-- Opening Marker --

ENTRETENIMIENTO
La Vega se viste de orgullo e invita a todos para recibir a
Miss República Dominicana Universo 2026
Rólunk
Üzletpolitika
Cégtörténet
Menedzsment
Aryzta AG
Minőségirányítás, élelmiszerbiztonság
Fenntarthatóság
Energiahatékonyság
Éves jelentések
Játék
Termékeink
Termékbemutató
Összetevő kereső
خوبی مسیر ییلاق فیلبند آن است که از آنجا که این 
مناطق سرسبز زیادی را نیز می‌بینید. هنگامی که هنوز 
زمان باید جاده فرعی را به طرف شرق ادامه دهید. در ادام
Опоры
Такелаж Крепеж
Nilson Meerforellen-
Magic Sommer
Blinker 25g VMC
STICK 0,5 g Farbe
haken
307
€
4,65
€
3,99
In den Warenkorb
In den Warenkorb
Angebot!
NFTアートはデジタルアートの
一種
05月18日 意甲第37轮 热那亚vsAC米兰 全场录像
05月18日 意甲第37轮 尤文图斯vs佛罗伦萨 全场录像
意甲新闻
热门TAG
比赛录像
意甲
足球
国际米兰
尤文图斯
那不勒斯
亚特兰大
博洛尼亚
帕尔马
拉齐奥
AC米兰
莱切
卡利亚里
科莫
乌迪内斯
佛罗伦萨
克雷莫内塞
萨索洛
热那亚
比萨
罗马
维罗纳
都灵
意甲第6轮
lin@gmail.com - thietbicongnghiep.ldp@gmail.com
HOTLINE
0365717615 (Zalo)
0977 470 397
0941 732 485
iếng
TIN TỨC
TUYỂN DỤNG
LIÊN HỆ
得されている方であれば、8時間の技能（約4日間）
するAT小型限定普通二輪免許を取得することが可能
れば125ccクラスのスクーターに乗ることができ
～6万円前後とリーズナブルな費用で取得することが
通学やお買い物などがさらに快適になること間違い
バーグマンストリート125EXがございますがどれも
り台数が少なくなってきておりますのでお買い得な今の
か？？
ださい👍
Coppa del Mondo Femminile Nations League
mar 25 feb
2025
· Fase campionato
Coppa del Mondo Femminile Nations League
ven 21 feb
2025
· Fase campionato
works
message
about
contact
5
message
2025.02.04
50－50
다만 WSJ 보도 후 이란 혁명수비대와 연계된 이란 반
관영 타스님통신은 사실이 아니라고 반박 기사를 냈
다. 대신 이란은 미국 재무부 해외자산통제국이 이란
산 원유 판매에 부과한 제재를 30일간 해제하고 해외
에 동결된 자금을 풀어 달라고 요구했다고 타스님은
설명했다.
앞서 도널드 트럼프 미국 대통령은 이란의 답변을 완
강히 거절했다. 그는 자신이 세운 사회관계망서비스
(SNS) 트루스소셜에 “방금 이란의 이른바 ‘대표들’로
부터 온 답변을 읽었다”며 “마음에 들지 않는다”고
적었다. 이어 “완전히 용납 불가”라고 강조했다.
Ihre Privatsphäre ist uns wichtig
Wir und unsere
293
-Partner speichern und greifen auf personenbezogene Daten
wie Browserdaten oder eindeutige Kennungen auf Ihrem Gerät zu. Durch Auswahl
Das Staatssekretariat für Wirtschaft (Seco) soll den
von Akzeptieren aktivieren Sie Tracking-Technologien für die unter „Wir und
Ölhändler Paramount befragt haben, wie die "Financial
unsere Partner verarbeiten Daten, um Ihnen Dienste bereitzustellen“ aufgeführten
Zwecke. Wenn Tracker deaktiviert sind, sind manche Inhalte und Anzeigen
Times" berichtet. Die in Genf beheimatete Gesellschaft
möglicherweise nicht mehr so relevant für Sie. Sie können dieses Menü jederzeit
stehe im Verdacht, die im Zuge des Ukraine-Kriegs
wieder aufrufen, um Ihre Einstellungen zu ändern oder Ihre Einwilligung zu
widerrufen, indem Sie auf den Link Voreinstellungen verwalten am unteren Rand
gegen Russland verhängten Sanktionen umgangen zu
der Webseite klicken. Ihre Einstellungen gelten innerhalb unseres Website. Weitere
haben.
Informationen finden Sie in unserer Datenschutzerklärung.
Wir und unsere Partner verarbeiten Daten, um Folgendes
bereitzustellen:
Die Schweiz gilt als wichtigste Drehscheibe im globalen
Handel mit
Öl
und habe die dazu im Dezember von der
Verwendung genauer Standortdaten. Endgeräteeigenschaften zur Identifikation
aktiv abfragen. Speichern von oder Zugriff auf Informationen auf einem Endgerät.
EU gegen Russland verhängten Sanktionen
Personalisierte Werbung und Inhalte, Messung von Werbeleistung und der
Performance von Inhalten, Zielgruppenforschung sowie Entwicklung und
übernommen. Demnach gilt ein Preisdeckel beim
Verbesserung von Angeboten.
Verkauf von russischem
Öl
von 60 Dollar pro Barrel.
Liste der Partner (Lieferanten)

-- Closing Marker --

Having read the records, return each one exactly.

ENTRETENIMIENTO
La Vega se viste de orgullo e invita a todos para recibir a
Miss República Dominicana Universo 2026
Rólunk
Üzletpolitika
Cégtörténet
Menedzsment
Aryzta AG
Minőségirányítás, élelmiszerbiztonság
Fenntarthatóság
Energiahatékonyság
Éves jelentések
Játék
Termékeink
Termékbemutató
Összetevő kereső
خوبی مسیر ییلاق فیلبند آن است که از آنجا که این 
مناطق سرسبز زیادی را نیز می‌بینید. هنگامی که هنوز 
زمان باید جاده فرعی را به طرف شرق ادامه دهید. در ادام
Опоры
Такелаж Крепеж
Nilson Meerforellen-
Magic Sommer
Blinker 25g VMC
STICK 0,5 g Farbe
haken
307
€
4,65
€
3,99
In den Warenkorb
In den Warenkorb
Angebot!
NFTアートはデジタルアートの
一種
05月18日 意甲第37轮 热那亚vsAC米兰 全场录像
05月18日 意甲第37轮 尤文图斯vs佛罗伦萨 全场录像
意甲新闻
热门TAG
比赛录像
意甲
足球
国际米兰
尤文图斯
那不勒斯
亚特兰大
博洛尼亚
帕尔马
拉齐奥
AC米兰
莱切
卡利亚里
科莫
乌迪内斯
佛罗伦萨
克雷莫内塞
萨索洛
热那亚
比萨
罗马
维罗纳
都灵
意甲第6轮
lin@gmail.com - thietbicongnghiep.ldp@gmail.com
HOTLINE
0365717615 (Zalo)
0977 470 397
0941 732 485
iếng
TIN TỨC
TUYỂN DỤNG
LIÊN HỆ
得されている方であれば、8時間の技能（約4日間）
するAT小型限定普通二輪免許を取得することが可能
れば125ccクラスのスクーターに乗ることができ
～6万円前後とリーズナブルな費用で取得することが
通学やお買い物などがさらに快適になること間違い
バーグマンストリート125EXがございますがどれも
り台数が少なくなってきておりますのでお買い得な今の
か？？
ださい👍
Coppa del Mondo Femminile Nations League
mar 25 feb
2025
· Fase campionato
Coppa del Mondo Femminile Nations League
ven 21 feb
2025
· Fase campionato
works
message
about
contact
5
message
2025.02.04
50－50
다만 WSJ 보도 후 이란 혁명수비대와 연계된 이란 반
관영 타스님통신은 사실이 아니라고 반박 기사를 냈
다. 대신 이란은 미국 재무부 해외자산통제국이 이란
산 원유 판매에 부과한 제재를 30일간 해제하고 해외
에 동결된 자금을 풀어 달라고 요구했다고 타스님은
설명했다.
앞서 도널드 트럼프 미국 대통령은 이란의 답변을 완
강히 거절했다. 그는 자신이 세운 사회관계망서비스
(SNS) 트루스소셜에 “방금 이란의 이른바 ‘대표들’로
부터 온 답변을 읽었다”며 “마음에 들지 않는다”고
적었다. 이어 “완전히 용납 불가”라고 강조했다.
Ihre Privatsphäre ist uns wichtig
Wir und unsere
293
-Partner speichern und greifen auf personenbezogene Daten
wie Browserdaten oder eindeutige Kennungen auf Ihrem Gerät zu. Durch Auswahl
Das Staatssekretariat für Wirtschaft (Seco) soll den
von Akzeptieren aktivieren Sie Tracking-Technologien für die unter „Wir und
Ölhändler Paramount befragt haben, wie die "Financial
unsere Partner verarbeiten Daten, um Ihnen Dienste bereitzustellen“ aufgeführten
Zwecke. Wenn Tracker deaktiviert sind, sind manche Inhalte und Anzeigen
Times" berichtet. Die in Genf beheimatete Gesellschaft
möglicherweise nicht mehr so relevant für Sie. Sie können dieses Menü jederzeit
stehe im Verdacht, die im Zuge des Ukraine-Kriegs
wieder aufrufen, um Ihre Einstellungen zu ändern oder Ihre Einwilligung zu
widerrufen, indem Sie auf den Link Voreinstellungen verwalten am unteren Rand
gegen Russland verhängten Sanktionen umgangen zu
der Webseite klicken. Ihre Einstellungen gelten innerhalb unseres Website. Weitere
haben.
Informationen finden Sie in unserer Datenschutzerklärung.
Wir und unsere Partner verarbeiten Daten, um Folgendes
bereitzustellen:
Die Schweiz gilt als wichtigste Drehscheibe im globalen
Handel mit
Öl
und habe die dazu im Dezember von der
Verwendung genauer Standortdaten. Endgeräteeigenschaften zur Identifikation
aktiv abfragen. Speichern von oder Zugriff auf Informationen auf einem Endgerät.
EU gegen Russland verhängten Sanktionen
Personalisierte Werbung und Inhalte, Messung von Werbeleistung und der
Performance von Inhalten, Zielgruppenforschung sowie Entwicklung und
übernommen. Demnach gilt ein Preisdeckel beim
Verbesserung von Angeboten.
Verkauf von russischem
Öl
von 60 Dollar pro Barrel.
Liste der Partner (Lieferanten)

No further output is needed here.